Asset criticality assessment:
Asset criticality is defined as the ranking of an asset in order of its importance to the business. It is often calculated in terms of the consequence of an asset failing to perform its intended function and the likelihood of the failure occurring. Criticality is based on functional failure within a specific operating context. To determine functional failure requires an understanding of the specific function.
Remote industrial maintenance road-mapping:
Define deployment goals for each element of remote industrial maintenance based on the asset criticality assessment. The timing definitions (short-term, medium- term and long-term) are based on the priority of each element and the extent to which there are dependencies.
Chapter 3: Risk identification and assessment
Many plants consider remote industrial maintenance to be strategically compelling but the immense challenges facing the industry are not a pretext to bypass risk assessment. The core elements of change – organizational, process and technology need to be carefully evaluated from both a financial and operational perspective.

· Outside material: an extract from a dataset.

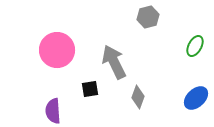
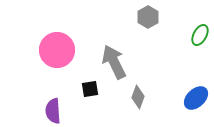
gray hexagon: rotated 15 degrees counterclockwise
green ellipse: moved 5 px right, 11 px up
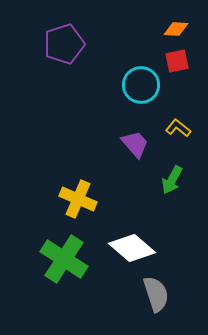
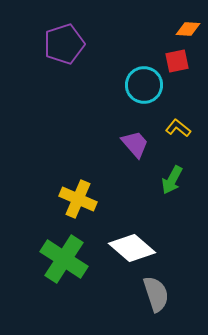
orange diamond: moved 12 px right
cyan circle: moved 3 px right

1 – What is the consequence to the successful deployment of remote industrial analytics if the risk occurs?
2 – What is the probability of this occurrence?
Only once risk is fully understood can we devise a plan to mitigate against it. After a risk is identified, there are three potential options:
1 – Proceed with the plan without considering the risk
2 – Eliminate the project or the element of the project from the plan
3 – Develop a mitigation strategy to address the underlying risk
Chapter 4: Estimating the financial benefits
The decision to move forward with one or multiple components of remote industrial maintenance is based on a specific business consideration. In this section we provide guidance on how to estimate the benefit of reduced unplanned downtime.
Industry benchmark data (SKF Client needs analysis – asset management):
This is a comprehensive, independent assessment of a plant’s reliability and asset management program. The goal of this analysis is to help plants compare current asset management practices with global best practices as well as average practices in their industry. This comparison is used to identify specific areas to improve the reliability and availability of plant assets in order to reduce operating costs.
The first step in this process is understanding where the plant is today and how it can manage assets more effectively to improve plant productivity and profitability. Since 2003, SKF has conducted more than 1,400 client analyses with customers across a wide range of industries, among them metals, cement, pulp and paper and mining, as well as food and beverage, material handling and wind energy. As a result, SKF has access to a rich database for use in assessing a plant’s performance compared to others in its industry.